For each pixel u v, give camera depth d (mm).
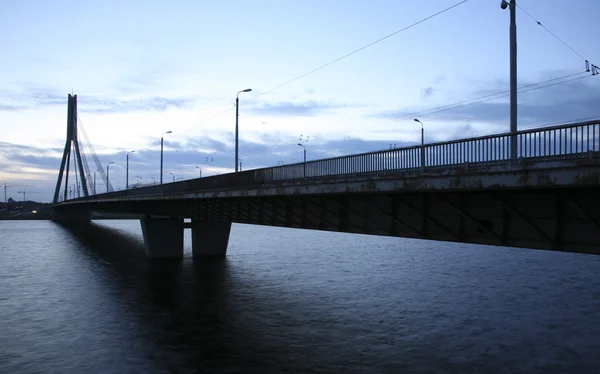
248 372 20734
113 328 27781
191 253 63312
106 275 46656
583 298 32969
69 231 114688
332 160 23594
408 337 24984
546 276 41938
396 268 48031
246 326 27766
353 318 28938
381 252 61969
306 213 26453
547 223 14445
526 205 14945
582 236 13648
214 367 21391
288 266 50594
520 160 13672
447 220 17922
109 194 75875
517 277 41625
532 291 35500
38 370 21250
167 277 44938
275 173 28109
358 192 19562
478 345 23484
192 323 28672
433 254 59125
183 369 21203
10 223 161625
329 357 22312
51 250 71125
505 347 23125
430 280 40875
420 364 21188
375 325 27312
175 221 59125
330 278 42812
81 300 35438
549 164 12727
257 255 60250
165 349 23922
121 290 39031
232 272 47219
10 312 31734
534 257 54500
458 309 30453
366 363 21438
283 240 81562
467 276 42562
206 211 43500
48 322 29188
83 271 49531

■ ■ ■ ■

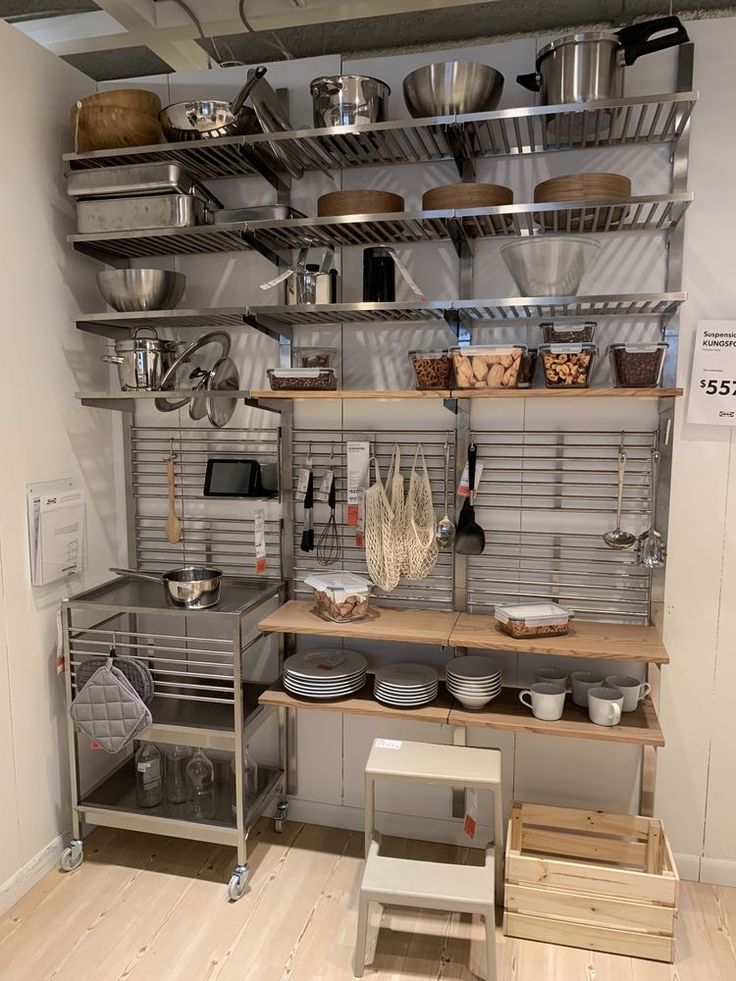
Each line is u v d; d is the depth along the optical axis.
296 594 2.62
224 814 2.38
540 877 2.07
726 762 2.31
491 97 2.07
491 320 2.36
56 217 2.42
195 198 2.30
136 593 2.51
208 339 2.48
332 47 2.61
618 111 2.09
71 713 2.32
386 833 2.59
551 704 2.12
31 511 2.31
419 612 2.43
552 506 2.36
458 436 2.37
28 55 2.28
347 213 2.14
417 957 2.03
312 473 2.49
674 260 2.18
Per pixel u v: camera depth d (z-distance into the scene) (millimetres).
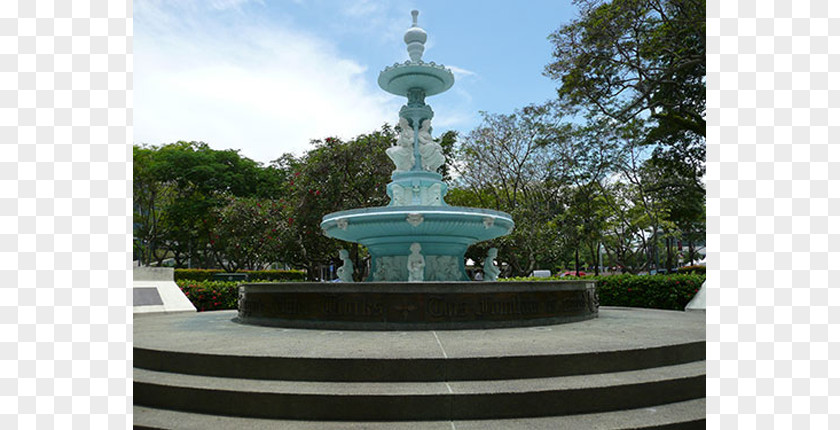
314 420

■ ■ ■ ■

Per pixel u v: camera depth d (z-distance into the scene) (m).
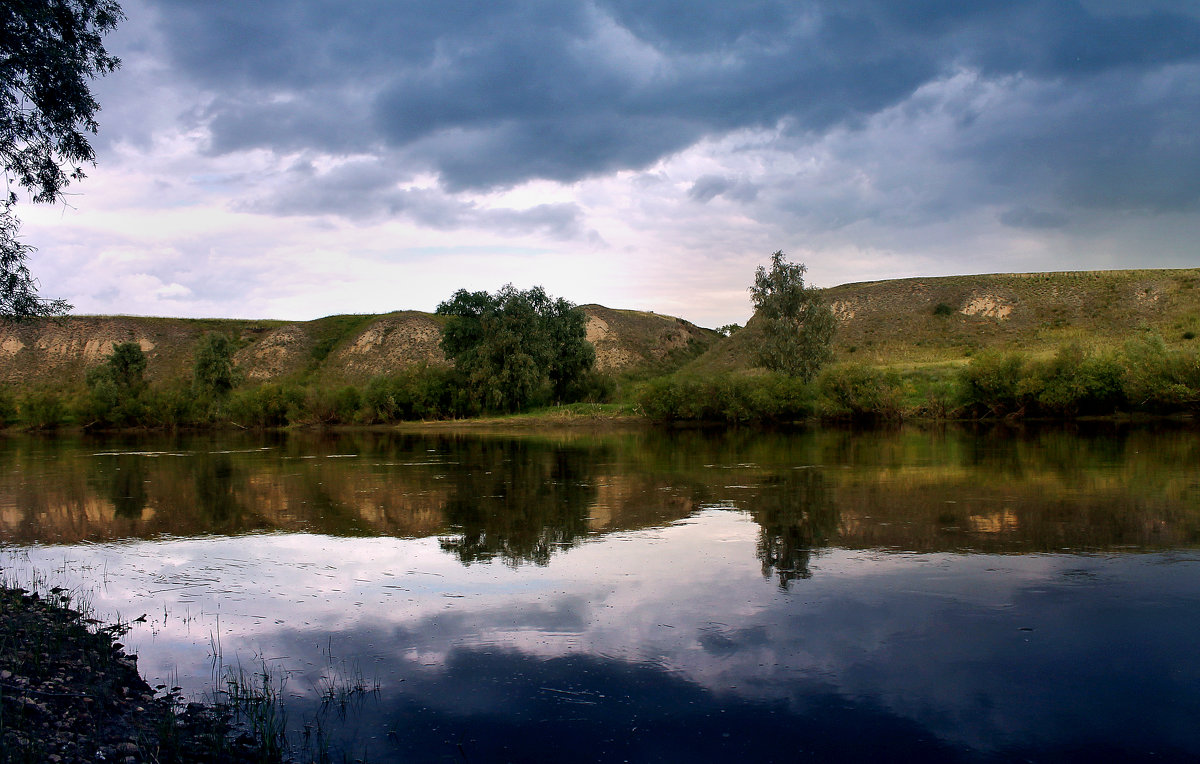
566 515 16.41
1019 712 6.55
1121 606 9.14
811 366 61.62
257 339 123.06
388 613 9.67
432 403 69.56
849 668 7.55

■ ■ ■ ■

_Description of the task:_ Your answer should be the exact lines above from the one with "51 250 71125" through the one with "83 271 49531", both included, and nothing besides.

_Answer space:_
51 250 71125
505 347 23125
430 280 40875
420 364 21188
375 325 27312
175 221 59125
330 278 42812
81 300 35438
549 164 12727
257 255 60250
165 349 23922
121 290 39031
232 272 47219
10 312 31734
534 257 54500
458 309 30453
366 363 21438
283 240 81562
467 276 42562
206 211 43500
48 322 29188
83 271 49531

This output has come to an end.